Il punto sulle sanificazioni per SARS-CoV-2
Nel dicembre 2019 numerosi casi di una polmonite a eziologia sconosciuta furono descritti a Wuhan (Provincia Hubei, Cina). I principali sintomi osservati furono febbre, congiuntivite, tosse, difficoltà di respirazione, debolezza, dolori muscolari, mal di testa, perdita del gusto e dell’olfatto, mal di gola, nausea, vomito e diarrea. L’agente eziologico fu identificato come un nuovo coronavirus dell’uomo denominato Severe Acute Respiratory Syndrome Coronavirus 2 (SARS-CoV-2) e l’infezione fu denominata Coronavirus Disease 2019 (COVID-19). Nel recente passato altre epidemie da coronavirus nell’uomo sono state descritte anche se con un impatto molto meno devastante.
La prima Severe Acute Respiratory Syndrome (SARS) causata dal SARS-Coronavirus (SARS-CoV) fu registrata nel 2002-2003 e causò circa 8000 casi in 29 nazioni, con una percentuale di letalità del 9,6%. Nel 2012 fu descritta in 27 nazioni la Middle East Respiratory Syndrome con circa 3000 casi e una percentuale di letalità del 35%. Ad oggi COVID-19 ha colpito in tutto il mondo oltre 450 milioni di persone con una letalità di poco inferiore al 10%.
La più comune forma di trasmissione di SARS-CoV-2 è quella attraverso la via respiratoria da persona infetta a persona recettiva tramite le goccioline di aerosol eliminate con il respiro, con la tosse o con gli starnuti. Tuttavia, anche il contatto con superfici contaminate può essere un’importante fonte d’infezione.
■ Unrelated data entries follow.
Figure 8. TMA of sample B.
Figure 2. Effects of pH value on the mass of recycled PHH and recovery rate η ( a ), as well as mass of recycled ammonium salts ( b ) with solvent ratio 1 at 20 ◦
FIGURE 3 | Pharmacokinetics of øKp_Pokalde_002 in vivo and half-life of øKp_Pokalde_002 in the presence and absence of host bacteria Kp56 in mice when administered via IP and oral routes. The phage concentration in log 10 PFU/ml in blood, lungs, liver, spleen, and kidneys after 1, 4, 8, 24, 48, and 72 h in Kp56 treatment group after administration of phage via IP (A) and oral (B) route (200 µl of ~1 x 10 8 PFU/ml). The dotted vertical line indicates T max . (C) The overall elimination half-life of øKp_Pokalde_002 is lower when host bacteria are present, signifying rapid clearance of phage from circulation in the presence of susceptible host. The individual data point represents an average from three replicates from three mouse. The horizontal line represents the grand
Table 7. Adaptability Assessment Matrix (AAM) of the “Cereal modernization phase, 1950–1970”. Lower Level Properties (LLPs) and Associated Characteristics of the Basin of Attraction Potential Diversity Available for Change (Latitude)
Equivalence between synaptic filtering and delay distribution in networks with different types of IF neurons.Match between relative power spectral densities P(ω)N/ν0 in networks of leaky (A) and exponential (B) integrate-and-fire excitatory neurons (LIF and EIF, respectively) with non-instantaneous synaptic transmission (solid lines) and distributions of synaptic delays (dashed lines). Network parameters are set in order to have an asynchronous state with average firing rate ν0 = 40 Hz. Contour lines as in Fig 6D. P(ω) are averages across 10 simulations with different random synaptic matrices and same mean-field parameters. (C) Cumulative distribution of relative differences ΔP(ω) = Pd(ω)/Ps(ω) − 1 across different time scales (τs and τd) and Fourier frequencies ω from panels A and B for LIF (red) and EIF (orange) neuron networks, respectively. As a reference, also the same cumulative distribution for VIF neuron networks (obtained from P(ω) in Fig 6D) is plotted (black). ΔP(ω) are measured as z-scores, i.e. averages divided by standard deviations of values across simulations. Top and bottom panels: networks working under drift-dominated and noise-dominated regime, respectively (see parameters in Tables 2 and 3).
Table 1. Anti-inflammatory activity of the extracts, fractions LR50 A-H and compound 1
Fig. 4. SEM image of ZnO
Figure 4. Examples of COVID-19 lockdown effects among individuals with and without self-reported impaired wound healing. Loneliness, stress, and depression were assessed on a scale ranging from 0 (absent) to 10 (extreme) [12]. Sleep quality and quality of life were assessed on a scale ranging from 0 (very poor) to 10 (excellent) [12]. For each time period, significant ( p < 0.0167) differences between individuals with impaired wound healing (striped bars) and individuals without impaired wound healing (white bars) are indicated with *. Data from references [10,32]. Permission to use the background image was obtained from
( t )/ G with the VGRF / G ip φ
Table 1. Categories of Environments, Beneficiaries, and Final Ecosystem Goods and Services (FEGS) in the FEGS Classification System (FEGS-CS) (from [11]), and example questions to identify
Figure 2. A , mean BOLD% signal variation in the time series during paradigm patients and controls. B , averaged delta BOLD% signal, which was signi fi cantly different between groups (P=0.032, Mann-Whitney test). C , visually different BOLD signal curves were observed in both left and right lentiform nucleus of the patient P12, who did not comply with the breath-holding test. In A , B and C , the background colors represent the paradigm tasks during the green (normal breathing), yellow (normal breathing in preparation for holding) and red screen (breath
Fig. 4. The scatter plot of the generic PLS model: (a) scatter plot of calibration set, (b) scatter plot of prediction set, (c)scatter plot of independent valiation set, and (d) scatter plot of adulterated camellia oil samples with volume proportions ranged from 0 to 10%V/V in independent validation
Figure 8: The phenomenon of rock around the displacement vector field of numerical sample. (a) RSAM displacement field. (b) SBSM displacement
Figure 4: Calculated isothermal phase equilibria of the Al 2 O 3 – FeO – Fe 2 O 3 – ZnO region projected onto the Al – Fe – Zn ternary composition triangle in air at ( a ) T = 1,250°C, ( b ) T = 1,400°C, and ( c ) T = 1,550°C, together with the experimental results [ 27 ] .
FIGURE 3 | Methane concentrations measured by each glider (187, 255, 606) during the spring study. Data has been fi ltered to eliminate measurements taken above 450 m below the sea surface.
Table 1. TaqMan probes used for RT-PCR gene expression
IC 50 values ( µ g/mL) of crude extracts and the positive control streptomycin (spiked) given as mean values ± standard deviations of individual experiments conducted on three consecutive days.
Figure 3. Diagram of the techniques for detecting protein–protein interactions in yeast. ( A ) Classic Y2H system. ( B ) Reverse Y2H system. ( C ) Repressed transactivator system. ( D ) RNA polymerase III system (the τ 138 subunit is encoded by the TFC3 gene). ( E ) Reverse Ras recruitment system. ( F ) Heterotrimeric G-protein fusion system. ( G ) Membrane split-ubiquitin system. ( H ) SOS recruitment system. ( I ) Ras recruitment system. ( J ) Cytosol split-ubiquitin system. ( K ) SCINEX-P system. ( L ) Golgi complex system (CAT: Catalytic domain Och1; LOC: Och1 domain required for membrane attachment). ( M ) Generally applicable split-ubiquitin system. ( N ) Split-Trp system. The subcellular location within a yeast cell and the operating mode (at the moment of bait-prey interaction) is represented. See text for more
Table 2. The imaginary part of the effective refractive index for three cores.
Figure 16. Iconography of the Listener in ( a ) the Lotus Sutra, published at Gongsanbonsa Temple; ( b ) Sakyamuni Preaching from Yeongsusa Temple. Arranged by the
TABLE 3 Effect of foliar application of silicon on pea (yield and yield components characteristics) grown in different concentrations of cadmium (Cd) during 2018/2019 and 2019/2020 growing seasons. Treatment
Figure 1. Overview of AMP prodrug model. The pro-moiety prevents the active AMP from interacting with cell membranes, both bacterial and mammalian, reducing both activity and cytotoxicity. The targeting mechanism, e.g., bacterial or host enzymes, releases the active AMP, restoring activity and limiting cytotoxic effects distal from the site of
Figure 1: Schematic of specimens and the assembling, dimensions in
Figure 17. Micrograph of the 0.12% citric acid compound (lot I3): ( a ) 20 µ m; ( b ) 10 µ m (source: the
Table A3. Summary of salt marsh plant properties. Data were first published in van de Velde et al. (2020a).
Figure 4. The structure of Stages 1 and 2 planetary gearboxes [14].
In questo contesto il ruolo della sanificazione appare essere uno dei punti cardini della lotta nei confronti di questa infezione.
L’attività di sanificazione riguarda il complesso di procedimenti e operazioni atti a rendere sani determinati ambienti mediante l’attività di pulizia e/o disinfezione e/o disinfestazione, ovvero mediante il controllo e il miglioramento delle condizioni del microclima.